Victory Festival, (August 30)
On this day in 1922, the fifth day of the big attack against the invading Greek Armies, the Dumlupinar Battle under the command of Mustafa Kemal was won and determined the result of the Independence War. This big attack ended in Izmir with the defeat of the Greeks on September 9.
The Republic Festival, October 29
This is the anniversary of the declaration of the Turkish Republic by the Turkish Grand National Assembly in 1923.
National Sovereignty and Children's Day,
On this date in 1920, during the War of Independence, the Turkish Grand National Assembly was established in Ankara by Mustafa Kemal and laid down the foundations of a new independent state from the ashes of the Ottoman Empire. The founder of the Turkish Republic, Mustafa Kemal Atatürk, dedicated April 23 to the children of the country to emphasize that they are the future of the new nation. This is the world's first and only holiday for children.
Commemoration of Atatürk and Youth and Sports Day,
On this date in 1919, Mustafa Kemal arrived in Anatolia at the Black Sea Port of Samsun which marks the beginning of the War of Independence. The week including this holiday has been celebrated as "Youth Week" in Turkey since 1983.
This three day festival comes after an entire month of "absolute" fasting during Ramadan in which Qur'an was revealed.

**SOURCE INFORMATION**.
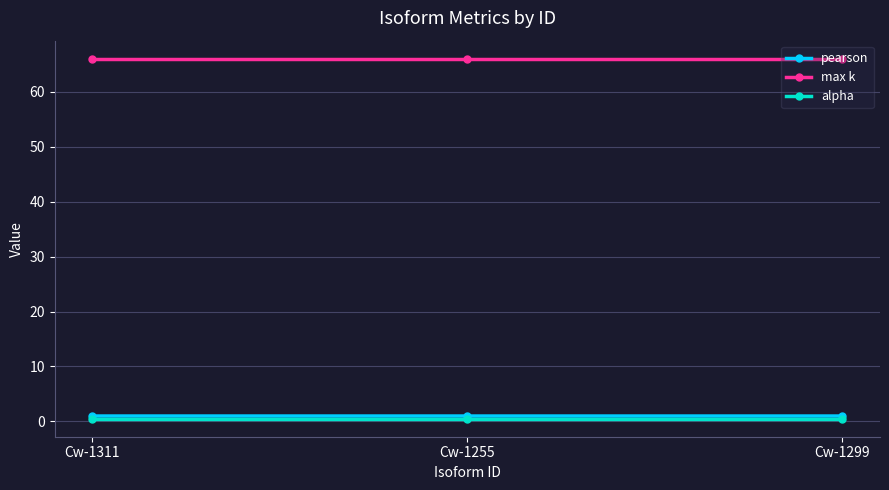

What is the sum of all pearson values?

3.0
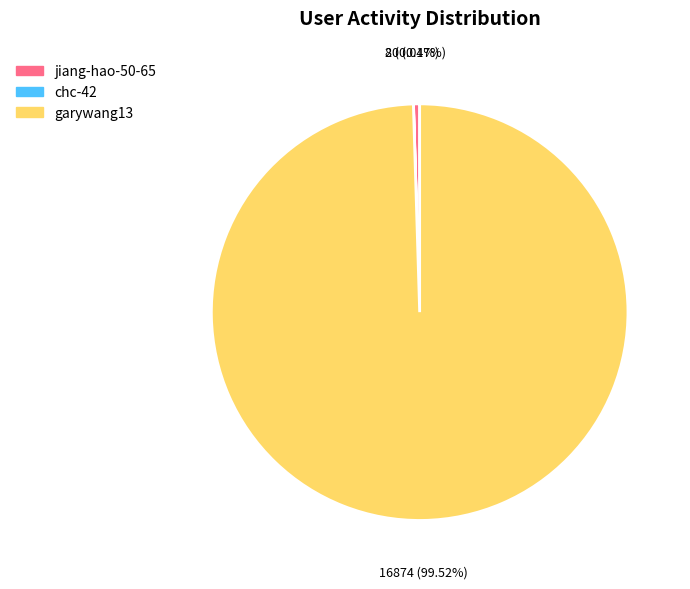

To the nearest percent, what portion does garywang13 represent?

100%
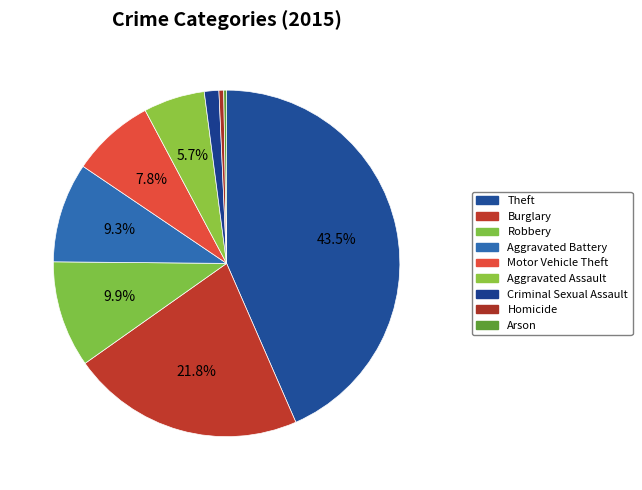

What is the total percentage of Aggravated Assault and Criminal Sexual Assault?

7.1%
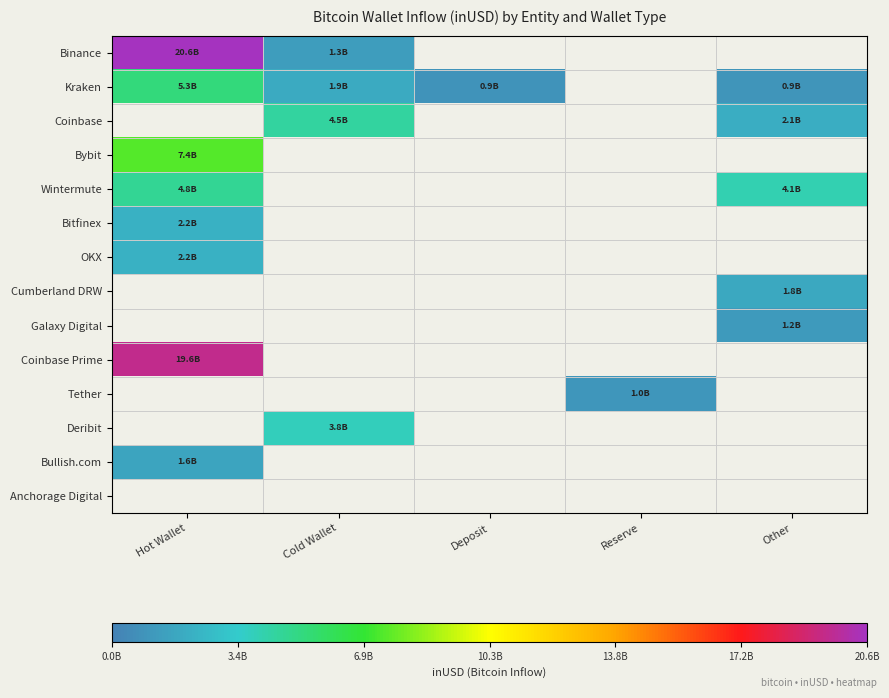

The Binance series shows 20641509842.5 at Hot Wallet. True or false?

True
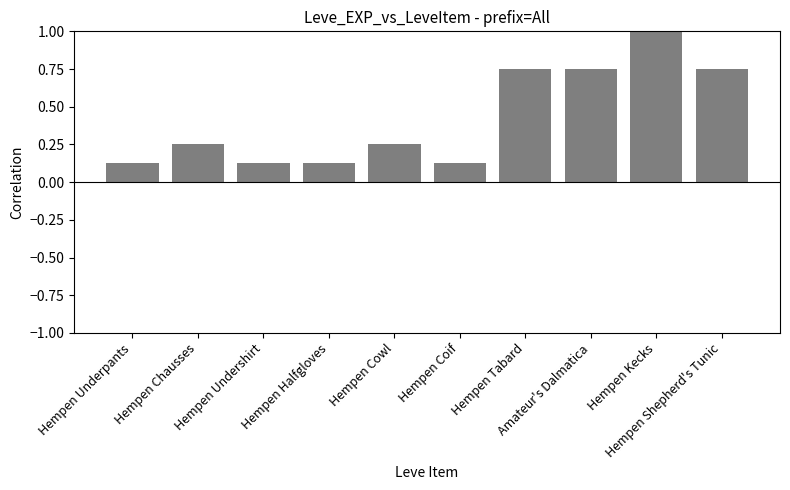

What is the greatest value displayed?

1.0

**TASKS AND EXERCISES**.
**a)** In the Turkish holidays text, condense the paragraph beginning "On this date in 1920" into a short bulleted list that keeps its main facts.
**b)** Reproduce the Turkish holidays text verbatim from "Victory Festival, (August" to "Assembly in 1923.".

**SOLUTIONS**.
**a)**
- 1920, during the War of Independence: Mustafa Kemal established the Turkish Grand National Assembly in Ankara.
- The Assembly laid the foundations of a new independent state from the ashes of the Ottoman Empire.
- Mustafa Kemal Atatürk, founder of the Turkish Republic, dedicated April 23 to the country's children as the future of the new nation.
- It is the world's first and only holiday for children.

**b)**
Victory Festival, (August 30)
On this day in 1922, the fifth day of the big attack against the invading Greek Armies, the Dumlupinar Battle under the command of Mustafa Kemal was won and determined the result of the Independence War. This big attack ended in Izmir with the defeat of the Greeks on September 9.
The Republic Festival, October 29
This is the anniversary of the declaration of the Turkish Republic by the Turkish Grand National Assembly in 1923.